-- Instructions for the task --
Transcribe the listing word for word.

-- Material to process --

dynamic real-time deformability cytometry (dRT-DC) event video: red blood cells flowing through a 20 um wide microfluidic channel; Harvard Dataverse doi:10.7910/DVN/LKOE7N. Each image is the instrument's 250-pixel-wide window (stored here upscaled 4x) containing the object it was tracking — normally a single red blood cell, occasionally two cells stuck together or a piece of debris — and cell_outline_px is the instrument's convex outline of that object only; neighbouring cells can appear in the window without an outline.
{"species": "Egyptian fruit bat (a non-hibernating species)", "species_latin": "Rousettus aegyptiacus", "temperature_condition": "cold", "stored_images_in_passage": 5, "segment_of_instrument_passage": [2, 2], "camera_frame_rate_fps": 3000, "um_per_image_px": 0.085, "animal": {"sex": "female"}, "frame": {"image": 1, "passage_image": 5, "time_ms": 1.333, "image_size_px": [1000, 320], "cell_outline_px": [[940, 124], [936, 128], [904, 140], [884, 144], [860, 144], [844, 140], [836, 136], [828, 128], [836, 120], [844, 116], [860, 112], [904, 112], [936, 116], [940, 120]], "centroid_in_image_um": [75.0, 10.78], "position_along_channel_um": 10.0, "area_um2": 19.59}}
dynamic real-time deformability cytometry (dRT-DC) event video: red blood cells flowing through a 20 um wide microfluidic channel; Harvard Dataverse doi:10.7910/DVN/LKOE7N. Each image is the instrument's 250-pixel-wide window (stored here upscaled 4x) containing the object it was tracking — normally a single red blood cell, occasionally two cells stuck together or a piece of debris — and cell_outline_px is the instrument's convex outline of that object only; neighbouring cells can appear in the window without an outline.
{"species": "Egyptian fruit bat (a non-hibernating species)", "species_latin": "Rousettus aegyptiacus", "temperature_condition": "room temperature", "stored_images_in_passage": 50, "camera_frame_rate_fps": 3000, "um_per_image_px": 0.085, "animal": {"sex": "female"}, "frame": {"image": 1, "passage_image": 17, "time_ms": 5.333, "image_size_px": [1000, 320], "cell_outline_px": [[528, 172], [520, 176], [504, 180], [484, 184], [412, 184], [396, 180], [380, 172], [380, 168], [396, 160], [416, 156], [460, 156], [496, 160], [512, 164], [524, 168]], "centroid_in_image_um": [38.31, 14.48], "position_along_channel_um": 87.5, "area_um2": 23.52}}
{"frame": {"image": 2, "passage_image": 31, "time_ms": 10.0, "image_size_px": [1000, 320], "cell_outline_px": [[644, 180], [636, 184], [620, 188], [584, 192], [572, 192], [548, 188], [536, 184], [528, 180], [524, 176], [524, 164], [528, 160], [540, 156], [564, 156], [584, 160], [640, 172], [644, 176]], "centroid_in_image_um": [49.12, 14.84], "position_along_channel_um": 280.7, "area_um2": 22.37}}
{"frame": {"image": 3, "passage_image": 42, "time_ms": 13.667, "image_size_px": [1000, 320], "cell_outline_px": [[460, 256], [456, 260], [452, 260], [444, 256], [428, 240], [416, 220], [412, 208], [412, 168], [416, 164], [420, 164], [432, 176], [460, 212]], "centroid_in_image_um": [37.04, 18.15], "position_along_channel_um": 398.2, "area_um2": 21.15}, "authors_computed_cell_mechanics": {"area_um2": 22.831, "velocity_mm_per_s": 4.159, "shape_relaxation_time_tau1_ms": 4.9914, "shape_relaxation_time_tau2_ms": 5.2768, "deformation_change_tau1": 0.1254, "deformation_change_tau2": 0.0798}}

-- The answer --
dynamic real-time deformability cytometry (dRT-DC) event video: red blood cells flowing through a 20 um wide microfluidic channel; Harvard Dataverse doi:10.7910/DVN/LKOE7N. Each image is the instrument's 250-pixel-wide window (stored here upscaled 4x) containing the object it was tracking — normally a single red blood cell, occasionally two cells stuck together or a piece of debris — and cell_outline_px is the instrument's convex outline of that object only; neighbouring cells can appear in the window without an outline.
{"species": "Egyptian fruit bat (a non-hibernating species)", "species_latin": "Rousettus aegyptiacus", "temperature_condition": "cold", "stored_images_in_passage": 5, "segment_of_instrument_passage": [2, 2], "camera_frame_rate_fps": 3000, "um_per_image_px": 0.085, "animal": {"sex": "female"}, "frame": {"image": 1, "passage_image": 5, "time_ms": 1.333, "image_size_px": [1000, 320], "cell_outline_px": [[940, 124], [936, 128], [904, 140], [884, 144], [860, 144], [844, 140], [836, 136], [828, 128], [836, 120], [844, 116], [860, 112], [904, 112], [936, 116], [940, 120]], "centroid_in_image_um": [75.0, 10.78], "position_along_channel_um": 10.0, "area_um2": 19.59}}
dynamic real-time deformability cytometry (dRT-DC) event video: red blood cells flowing through a 20 um wide microfluidic channel; Harvard Dataverse doi:10.7910/DVN/LKOE7N. Each image is the instrument's 250-pixel-wide window (stored here upscaled 4x) containing the object it was tracking — normally a single red blood cell, occasionally two cells stuck together or a piece of debris — and cell_outline_px is the instrument's convex outline of that object only; neighbouring cells can appear in the window without an outline.
{"species": "Egyptian fruit bat (a non-hibernating species)", "species_latin": "Rousettus aegyptiacus", "temperature_condition": "room temperature", "stored_images_in_passage": 50, "camera_frame_rate_fps": 3000, "um_per_image_px": 0.085, "animal": {"sex": "female"}, "frame": {"image": 1, "passage_image": 17, "time_ms": 5.333, "image_size_px": [1000, 320], "cell_outline_px": [[528, 172], [520, 176], [504, 180], [484, 184], [412, 184], [396, 180], [380, 172], [380, 168], [396, 160], [416, 156], [460, 156], [496, 160], [512, 164], [524, 168]], "centroid_in_image_um": [38.31, 14.48], "position_along_channel_um": 87.5, "area_um2": 23.52}}
{"frame": {"image": 2, "passage_image": 31, "time_ms": 10.0, "image_size_px": [1000, 320], "cell_outline_px": [[644, 180], [636, 184], [620, 188], [584, 192], [572, 192], [548, 188], [536, 184], [528, 180], [524, 176], [524, 164], [528, 160], [540, 156], [564, 156], [584, 160], [640, 172], [644, 176]], "centroid_in_image_um": [49.12, 14.84], "position_along_channel_um": 280.7, "area_um2": 22.37}}
{"frame": {"image": 3, "passage_image": 42, "time_ms": 13.667, "image_size_px": [1000, 320], "cell_outline_px": [[460, 256], [456, 260], [452, 260], [444, 256], [428, 240], [416, 220], [412, 208], [412, 168], [416, 164], [420, 164], [432, 176], [460, 212]], "centroid_in_image_um": [37.04, 18.15], "position_along_channel_um": 398.2, "area_um2": 21.15}, "authors_computed_cell_mechanics": {"area_um2": 22.831, "velocity_mm_per_s": 4.159, "shape_relaxation_time_tau1_ms": 4.9914, "shape_relaxation_time_tau2_ms": 5.2768, "deformation_change_tau1": 0.1254, "deformation_change_tau2": 0.0798}}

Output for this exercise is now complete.